Nursing theory, nursing statistics, research, history, models of care, concepts of nursing, community nursing (collectively known as jumping through hoops, by some) – these are great course for those yearning for work as directors and educators, but for those who desire direct patient care in austere venues, all encompassing hard science and live preceptorship seems the most logical path. Experience is understood as knowledge gained by repeated trials, and without a series of supervised trials, experience will be slow to foster, frustrating, overwhelming, and potentially dangerous. Under real world conditions, we perform tasks over and over, perfecting each step, understanding the reason for each move, until the task is performed efficiently, and with an elegance of purpose. We work closely with each other, double-checking our work, transferring our knowledge up and down a mental conduit, a hierarchy of skills and experiences. ER nurses work on common sense, street smarts, evidence-based science, protocols, and past knowledge – not a modified Roy model.

No theoretical lecture will present you with the truth of the battle – that at any moment you could have your gloved fingers in a struggling vagina, and ten minutes later you would be eating a slice of pizza; that you will become a master of urine concentration, that the nauseating need for diarrhea will pass, and that the three meals a day of peanut butter and graham crackers are all you really need anyway. Some of your patients will hate you, and tell you so every time you give them a meal tray. Some of your patients will love you, want to touch your hair, ask about your family. Everyone you see driving a car will be a potential murderer, high on crack, to be watched and avoided, the children in your car more valuable than anything in your life. The constant coughing of aerosolized infection will drift into your open mouth – and your immune system will strengthen, becoming impenetrable, like the amour plating of a panzer tank – and you’ll wish that just once in a while you could get sick.  

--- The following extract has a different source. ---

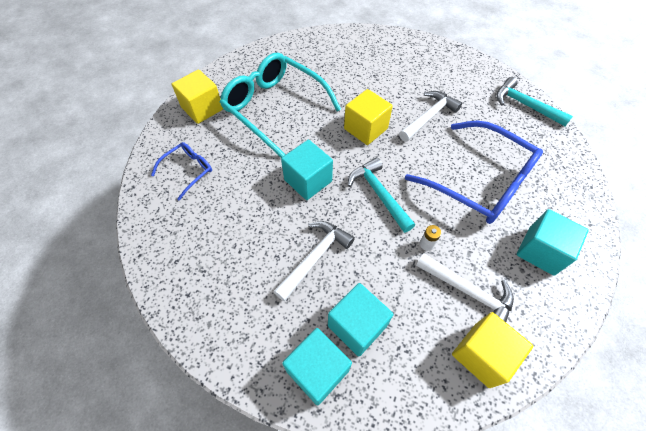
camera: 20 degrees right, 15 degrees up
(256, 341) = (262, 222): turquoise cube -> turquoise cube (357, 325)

The fellowship of nurses in the Emergency department is a coalition of shared sorrows and triumphs, of near death experiences and close calls, of comedic interactions, violent brawls, blood, urine, and vomit. It’s a place of chaos; old men dying and babies being born, of wailing and sobbing, and of laughter.  We crave the ability to produce a lasting contribution, but are often times tethered by the very profession we live. We work in the muck, on the front line – feeling quite alone, standing apart from the greater architecture that is the hospital, nervous, but so alive. Every day we see the insides of people, splayed open or draining, but always in awe of a creation that is beyond one’s understanding. Goodness and evil live in curious harmony within the ED, fighting it out as we try our best to feed the goodness, starve the evil, and not be taken down in the process.

And yet, every once in a while, when it’s dark and the beds are strangely empty, the trench nurses creep outside and lean against the wintery walls of the building, each feeling the heat from the others shoulders – and silently watch the snow come down - like swirling stars, trapped within invisible cones under the lights of the parking lot.


My friends who work at normal jobs always ask me why I stay. And always, after a pause, I say,  “How could I leave now?”